Work to be completed:
Each line that has the string "concentrations" must be copied from the records below.

Segment Start: Data for this exercise

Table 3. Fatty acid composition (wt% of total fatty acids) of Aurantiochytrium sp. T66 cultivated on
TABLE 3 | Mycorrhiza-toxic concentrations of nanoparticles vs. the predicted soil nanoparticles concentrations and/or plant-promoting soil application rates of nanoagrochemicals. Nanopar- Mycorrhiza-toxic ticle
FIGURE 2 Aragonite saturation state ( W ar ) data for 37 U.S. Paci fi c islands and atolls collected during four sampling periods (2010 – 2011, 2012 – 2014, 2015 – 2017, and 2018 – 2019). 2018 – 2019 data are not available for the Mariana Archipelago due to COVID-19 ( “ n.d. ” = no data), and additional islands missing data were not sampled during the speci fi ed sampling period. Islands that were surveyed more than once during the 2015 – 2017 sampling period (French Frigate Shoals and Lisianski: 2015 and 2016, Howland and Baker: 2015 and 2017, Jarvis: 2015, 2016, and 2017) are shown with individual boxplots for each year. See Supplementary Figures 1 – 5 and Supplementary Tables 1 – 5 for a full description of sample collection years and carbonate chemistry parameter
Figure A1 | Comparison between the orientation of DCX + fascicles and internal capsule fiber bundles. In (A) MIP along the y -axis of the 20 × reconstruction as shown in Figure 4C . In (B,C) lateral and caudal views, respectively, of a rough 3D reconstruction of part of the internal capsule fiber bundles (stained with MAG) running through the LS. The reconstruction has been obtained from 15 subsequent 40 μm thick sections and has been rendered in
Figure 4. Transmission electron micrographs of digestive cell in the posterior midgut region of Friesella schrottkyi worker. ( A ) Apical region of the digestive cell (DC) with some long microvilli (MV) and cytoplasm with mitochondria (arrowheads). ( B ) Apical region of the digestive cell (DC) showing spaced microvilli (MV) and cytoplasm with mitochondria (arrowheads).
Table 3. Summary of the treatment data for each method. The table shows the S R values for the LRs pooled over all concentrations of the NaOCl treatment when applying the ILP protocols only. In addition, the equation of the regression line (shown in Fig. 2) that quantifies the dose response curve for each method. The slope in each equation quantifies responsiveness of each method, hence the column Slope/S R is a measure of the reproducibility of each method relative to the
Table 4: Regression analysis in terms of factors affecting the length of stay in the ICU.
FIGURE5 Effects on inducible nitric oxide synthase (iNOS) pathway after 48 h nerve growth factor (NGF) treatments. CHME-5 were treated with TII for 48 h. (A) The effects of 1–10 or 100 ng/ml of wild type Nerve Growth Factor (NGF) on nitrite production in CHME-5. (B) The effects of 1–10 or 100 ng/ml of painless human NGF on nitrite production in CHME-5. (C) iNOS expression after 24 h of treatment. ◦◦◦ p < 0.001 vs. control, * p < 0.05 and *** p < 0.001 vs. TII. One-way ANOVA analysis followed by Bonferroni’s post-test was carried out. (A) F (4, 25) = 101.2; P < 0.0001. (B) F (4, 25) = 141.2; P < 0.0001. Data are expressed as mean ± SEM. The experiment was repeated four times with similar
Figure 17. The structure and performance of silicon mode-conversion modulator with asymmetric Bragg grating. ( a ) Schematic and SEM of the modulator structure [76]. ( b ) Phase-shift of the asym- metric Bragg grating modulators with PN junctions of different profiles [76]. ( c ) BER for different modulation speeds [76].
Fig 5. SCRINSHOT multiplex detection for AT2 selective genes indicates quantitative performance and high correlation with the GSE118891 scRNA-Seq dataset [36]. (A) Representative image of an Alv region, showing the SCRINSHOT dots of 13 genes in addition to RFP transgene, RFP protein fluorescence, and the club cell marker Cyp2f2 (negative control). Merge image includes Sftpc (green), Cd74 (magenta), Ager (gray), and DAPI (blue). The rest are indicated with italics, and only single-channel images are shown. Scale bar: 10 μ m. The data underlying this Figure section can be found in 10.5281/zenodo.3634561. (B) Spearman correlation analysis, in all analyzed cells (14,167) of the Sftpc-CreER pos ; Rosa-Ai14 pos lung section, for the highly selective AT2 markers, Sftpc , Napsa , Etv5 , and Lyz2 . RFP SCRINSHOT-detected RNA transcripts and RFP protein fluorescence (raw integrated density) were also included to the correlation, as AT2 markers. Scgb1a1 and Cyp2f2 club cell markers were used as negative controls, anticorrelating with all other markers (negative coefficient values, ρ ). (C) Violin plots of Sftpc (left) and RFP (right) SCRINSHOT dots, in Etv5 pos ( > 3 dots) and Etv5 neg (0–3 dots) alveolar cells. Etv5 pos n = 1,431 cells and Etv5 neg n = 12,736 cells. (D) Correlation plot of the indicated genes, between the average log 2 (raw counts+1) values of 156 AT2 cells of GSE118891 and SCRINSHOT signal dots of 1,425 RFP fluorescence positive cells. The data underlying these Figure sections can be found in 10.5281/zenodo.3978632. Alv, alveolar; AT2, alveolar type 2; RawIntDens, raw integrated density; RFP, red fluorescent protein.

Segment End: Data for this exercise

Result for this exercise:
TABLE 3 | Mycorrhiza-toxic concentrations of nanoparticles vs. the predicted soil nanoparticles concentrations and/or plant-promoting soil application rates of nanoagrochemicals. Nanopar- Mycorrhiza-toxic ticle
Table 3. Summary of the treatment data for each method. The table shows the S R values for the LRs pooled over all concentrations of the NaOCl treatment when applying the ILP protocols only. In addition, the equation of the regression line (shown in Fig. 2) that quantifies the dose response curve for each method. The slope in each equation quantifies responsiveness of each method, hence the column Slope/S R is a measure of the reproducibility of each method relative to the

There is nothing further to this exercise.